Le jeudi est réservé pour des activités périscolaires, des sorties, spectacle, cinéma...
Deux personnes assureront le travail avec les enfants : un enseignant qui suivra les programmes burkinabés et un animateur artiste.
Durant les grandes vacances scolaires, (juillet à fin septembre) le centre ne fonctionnera que quelques jours par semaine, pour que le personnel se consacre au tourisme. En fonction des bénévoles, des semaines de stage pourront être organisées pour les enfants. Stage de danse, de musique, de cirque, de marionnettes, de bogolan....

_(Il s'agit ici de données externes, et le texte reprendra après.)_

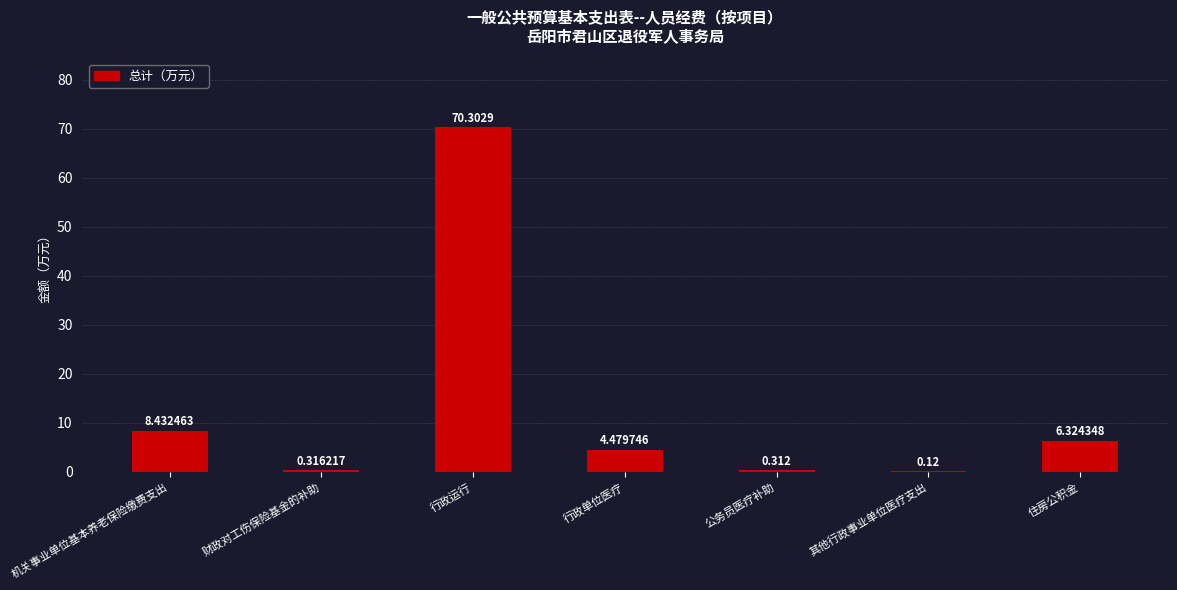

At which label is the value closest to 35?

机关事业单位基本养老保险缴费支出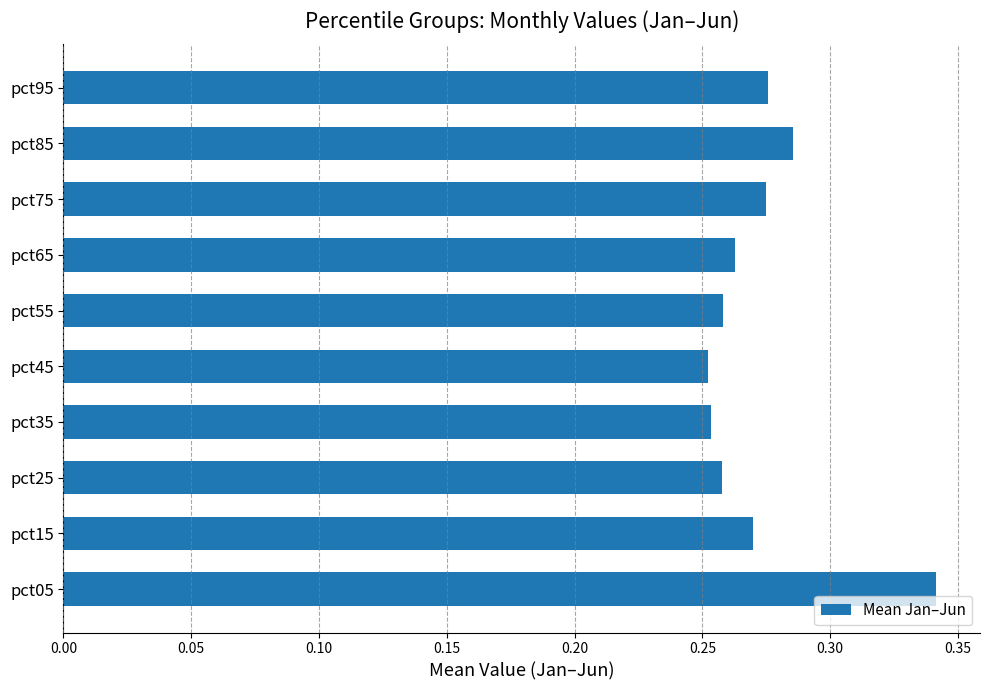

Which category has the highest value across all series?

pct05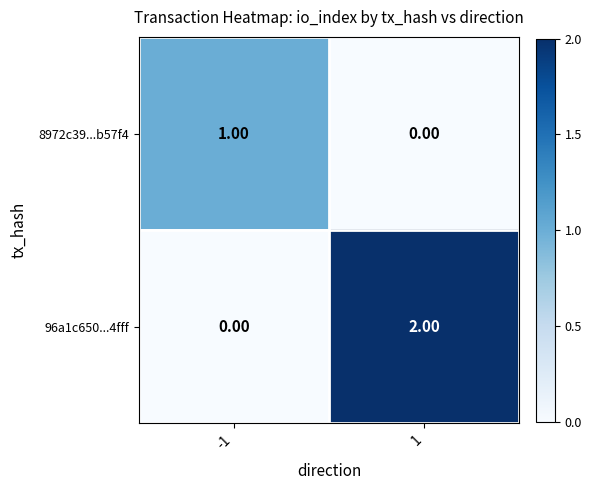

What is the total value across all series at -1?

1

Des journées récréatives seront proposées (chasse aux trésors, tournoi de foot, grands jeux, séance dessin animé, activité manuel...) Un goûter sera offert....
Pour sensibiliser les enfants à l'environnement, les enfants participeront en juillet à la campagne de reboisement.
Nous cherchons également des idées, et une association partenaire burkinabé pour le recyclage des sachets usagés qui pullulent dans la ville, les quartiers, les terrains vides....

Volet tourisme équitable

Financement du projet éducatif

Afin de pérenniser le projet éducatif et de tendre vers l'autofinancement, l'idée est d'ouvrir un lieu d'hébergement. Ce lieu s'adresse à des touristes occidentaux souhaitant aller à la rencontre de la population et rencontrer pleinement la culture burkinabé, et s'adresse à des voyageurs africains de passage.
Actuellement l'offre hotellière au Burkina-Faso, pour la grande majorité, est constituée d'hôtels dont les 1ers prix se situent à 6000 Fcfa, somme énorme pour une immense majorité d'habitants, et assez onéreuse pour un touriste européen.

Le tourisme équitable

Le concept est basé sur le principe du tourisme équitable, et permet d'associer totalement la population locale à l'accueil de toute personne souhaitant rester une nuit ou un mois dans l'une des capitales culturelles et économiques de l'Afrique de l'Ouest qu'est la ville de Bobo-Dioulasso.
Un outil au service du développement des communautés locales, tel est l'objectif, dans un cadre permettant le dialogue du voyageur avec les personnes vivant et travaillant à Bobo-Dioulasso.
Le lieu d'hébergement est accessible pour toute personne adhérente à l'association Demisew Gnassigui (adhésion 500 CFA). Toutes les informations pratiques sont disponibles sur la page hébergement.
Il se situe à Bobo-Dioulasso dans le quartier de Belleville (15 minute du centre ville).